Every line of the records below that holds the word "hình" belongs in the answer.

- **Records supplied**
--------------------------------

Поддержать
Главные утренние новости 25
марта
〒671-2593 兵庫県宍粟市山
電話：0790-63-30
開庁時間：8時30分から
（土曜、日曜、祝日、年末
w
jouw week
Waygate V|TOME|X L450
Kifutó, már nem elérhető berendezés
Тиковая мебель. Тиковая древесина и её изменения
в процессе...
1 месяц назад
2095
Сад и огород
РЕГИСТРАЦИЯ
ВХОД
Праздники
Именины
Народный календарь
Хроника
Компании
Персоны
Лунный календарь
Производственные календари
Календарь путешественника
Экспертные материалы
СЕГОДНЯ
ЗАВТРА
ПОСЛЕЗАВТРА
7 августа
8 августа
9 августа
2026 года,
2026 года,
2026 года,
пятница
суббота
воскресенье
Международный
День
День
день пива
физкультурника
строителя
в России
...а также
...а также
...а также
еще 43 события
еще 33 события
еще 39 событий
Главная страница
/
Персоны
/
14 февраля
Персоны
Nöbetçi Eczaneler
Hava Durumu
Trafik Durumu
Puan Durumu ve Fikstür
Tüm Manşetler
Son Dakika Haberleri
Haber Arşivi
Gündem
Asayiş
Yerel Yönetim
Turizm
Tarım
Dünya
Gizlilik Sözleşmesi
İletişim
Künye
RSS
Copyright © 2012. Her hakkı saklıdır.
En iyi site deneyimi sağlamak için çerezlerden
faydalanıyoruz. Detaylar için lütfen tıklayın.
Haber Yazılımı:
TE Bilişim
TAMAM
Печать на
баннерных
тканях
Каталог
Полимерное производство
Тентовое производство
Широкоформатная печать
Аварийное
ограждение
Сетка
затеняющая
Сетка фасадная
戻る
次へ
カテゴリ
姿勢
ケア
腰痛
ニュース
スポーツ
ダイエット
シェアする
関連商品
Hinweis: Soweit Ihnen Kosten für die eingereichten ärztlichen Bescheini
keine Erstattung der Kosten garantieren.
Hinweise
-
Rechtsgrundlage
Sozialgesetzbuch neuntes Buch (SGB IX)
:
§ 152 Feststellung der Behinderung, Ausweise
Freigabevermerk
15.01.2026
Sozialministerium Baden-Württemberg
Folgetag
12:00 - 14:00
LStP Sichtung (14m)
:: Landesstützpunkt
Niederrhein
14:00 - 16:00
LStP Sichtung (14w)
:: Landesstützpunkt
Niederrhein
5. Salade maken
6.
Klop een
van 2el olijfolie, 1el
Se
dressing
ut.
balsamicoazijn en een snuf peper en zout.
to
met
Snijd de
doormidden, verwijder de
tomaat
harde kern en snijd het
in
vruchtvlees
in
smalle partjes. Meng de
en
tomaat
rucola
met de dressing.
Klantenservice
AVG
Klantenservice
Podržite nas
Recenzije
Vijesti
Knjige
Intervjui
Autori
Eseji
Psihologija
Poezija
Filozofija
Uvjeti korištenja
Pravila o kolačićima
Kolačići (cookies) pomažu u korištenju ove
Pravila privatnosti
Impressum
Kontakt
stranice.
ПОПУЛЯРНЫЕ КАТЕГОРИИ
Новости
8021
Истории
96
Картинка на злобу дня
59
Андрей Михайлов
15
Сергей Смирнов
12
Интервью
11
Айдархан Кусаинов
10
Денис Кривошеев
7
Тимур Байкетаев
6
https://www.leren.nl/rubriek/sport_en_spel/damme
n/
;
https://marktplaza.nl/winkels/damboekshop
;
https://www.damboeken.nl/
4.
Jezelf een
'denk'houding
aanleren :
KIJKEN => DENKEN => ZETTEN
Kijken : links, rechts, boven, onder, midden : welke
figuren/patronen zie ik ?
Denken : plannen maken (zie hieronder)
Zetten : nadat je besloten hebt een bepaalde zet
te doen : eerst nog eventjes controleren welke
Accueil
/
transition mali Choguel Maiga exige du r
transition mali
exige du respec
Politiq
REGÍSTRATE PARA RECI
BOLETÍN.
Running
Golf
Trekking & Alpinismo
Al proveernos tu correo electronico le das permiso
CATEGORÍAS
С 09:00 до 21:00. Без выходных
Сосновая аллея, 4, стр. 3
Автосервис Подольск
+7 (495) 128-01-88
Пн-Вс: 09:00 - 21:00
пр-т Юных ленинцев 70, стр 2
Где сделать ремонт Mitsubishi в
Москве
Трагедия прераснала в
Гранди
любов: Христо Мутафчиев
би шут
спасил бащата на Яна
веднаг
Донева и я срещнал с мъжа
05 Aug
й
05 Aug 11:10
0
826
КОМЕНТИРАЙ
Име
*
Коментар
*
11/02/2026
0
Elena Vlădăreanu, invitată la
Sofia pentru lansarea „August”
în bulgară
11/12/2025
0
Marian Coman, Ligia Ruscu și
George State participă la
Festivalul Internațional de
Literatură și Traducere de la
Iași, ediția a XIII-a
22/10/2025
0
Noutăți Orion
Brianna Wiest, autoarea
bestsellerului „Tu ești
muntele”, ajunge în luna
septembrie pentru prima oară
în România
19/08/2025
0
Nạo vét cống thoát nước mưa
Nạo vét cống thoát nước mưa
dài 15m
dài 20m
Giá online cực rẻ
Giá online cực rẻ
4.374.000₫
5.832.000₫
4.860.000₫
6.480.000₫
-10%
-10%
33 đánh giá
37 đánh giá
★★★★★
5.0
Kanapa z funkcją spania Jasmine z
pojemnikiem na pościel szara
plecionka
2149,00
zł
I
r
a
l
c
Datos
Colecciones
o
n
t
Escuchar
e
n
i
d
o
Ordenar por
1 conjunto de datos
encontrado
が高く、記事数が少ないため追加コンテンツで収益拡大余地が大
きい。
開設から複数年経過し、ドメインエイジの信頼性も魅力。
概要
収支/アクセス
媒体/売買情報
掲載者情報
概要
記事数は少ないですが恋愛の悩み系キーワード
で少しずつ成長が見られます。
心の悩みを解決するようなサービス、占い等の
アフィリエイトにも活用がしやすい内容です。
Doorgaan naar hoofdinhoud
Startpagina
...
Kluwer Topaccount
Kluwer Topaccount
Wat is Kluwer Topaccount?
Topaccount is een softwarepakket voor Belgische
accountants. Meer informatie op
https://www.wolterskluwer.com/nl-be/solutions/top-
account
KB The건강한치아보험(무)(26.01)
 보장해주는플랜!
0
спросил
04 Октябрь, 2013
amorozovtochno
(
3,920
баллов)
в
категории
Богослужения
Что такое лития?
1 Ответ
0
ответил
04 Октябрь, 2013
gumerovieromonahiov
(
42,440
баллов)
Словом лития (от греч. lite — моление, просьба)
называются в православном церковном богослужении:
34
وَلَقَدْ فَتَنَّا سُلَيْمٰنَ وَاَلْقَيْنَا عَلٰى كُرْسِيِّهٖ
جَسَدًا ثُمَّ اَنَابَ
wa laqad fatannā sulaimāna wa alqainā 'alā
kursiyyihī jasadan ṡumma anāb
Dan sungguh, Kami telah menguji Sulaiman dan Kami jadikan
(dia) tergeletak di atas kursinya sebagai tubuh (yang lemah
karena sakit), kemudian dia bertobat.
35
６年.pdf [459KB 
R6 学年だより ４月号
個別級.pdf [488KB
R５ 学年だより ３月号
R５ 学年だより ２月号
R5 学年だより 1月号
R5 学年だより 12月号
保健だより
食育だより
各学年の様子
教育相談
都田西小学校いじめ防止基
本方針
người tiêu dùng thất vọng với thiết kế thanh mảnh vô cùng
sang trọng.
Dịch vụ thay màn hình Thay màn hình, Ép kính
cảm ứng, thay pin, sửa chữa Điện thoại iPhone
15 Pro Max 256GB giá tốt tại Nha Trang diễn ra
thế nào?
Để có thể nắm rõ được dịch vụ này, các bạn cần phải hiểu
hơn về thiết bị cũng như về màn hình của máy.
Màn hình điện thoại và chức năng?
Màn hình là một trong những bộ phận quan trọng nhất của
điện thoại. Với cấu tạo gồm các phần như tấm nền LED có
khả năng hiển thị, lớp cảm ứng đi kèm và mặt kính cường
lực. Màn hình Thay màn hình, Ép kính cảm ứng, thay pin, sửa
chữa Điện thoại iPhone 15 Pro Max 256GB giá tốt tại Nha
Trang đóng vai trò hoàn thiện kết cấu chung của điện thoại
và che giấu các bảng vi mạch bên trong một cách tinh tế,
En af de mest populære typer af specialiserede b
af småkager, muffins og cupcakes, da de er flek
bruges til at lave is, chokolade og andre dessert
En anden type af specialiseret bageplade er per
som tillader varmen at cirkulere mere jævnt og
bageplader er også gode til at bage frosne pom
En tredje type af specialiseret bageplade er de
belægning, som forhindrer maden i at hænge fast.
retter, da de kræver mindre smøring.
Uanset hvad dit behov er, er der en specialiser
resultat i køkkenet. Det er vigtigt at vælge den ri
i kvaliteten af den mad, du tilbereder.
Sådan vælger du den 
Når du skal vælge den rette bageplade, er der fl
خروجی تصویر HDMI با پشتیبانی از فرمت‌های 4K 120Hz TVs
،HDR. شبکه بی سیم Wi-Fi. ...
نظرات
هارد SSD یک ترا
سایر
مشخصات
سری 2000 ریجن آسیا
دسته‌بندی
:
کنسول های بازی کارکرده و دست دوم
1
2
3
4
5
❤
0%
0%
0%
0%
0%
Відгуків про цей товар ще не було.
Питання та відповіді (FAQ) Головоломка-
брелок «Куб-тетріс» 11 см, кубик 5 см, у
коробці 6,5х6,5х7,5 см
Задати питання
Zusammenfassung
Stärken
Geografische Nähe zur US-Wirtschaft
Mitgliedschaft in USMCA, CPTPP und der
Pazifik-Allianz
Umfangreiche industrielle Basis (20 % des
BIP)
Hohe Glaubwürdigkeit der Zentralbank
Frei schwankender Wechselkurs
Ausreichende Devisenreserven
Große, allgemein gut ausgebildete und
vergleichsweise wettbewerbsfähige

--------------------------------

- **Reply to the task**
Dịch vụ thay màn hình Thay màn hình, Ép kính
hơn về thiết bị cũng như về màn hình của máy.
Màn hình điện thoại và chức năng?
Màn hình là một trong những bộ phận quan trọng nhất của
lực. Màn hình Thay màn hình, Ép kính cảm ứng, thay pin, sửa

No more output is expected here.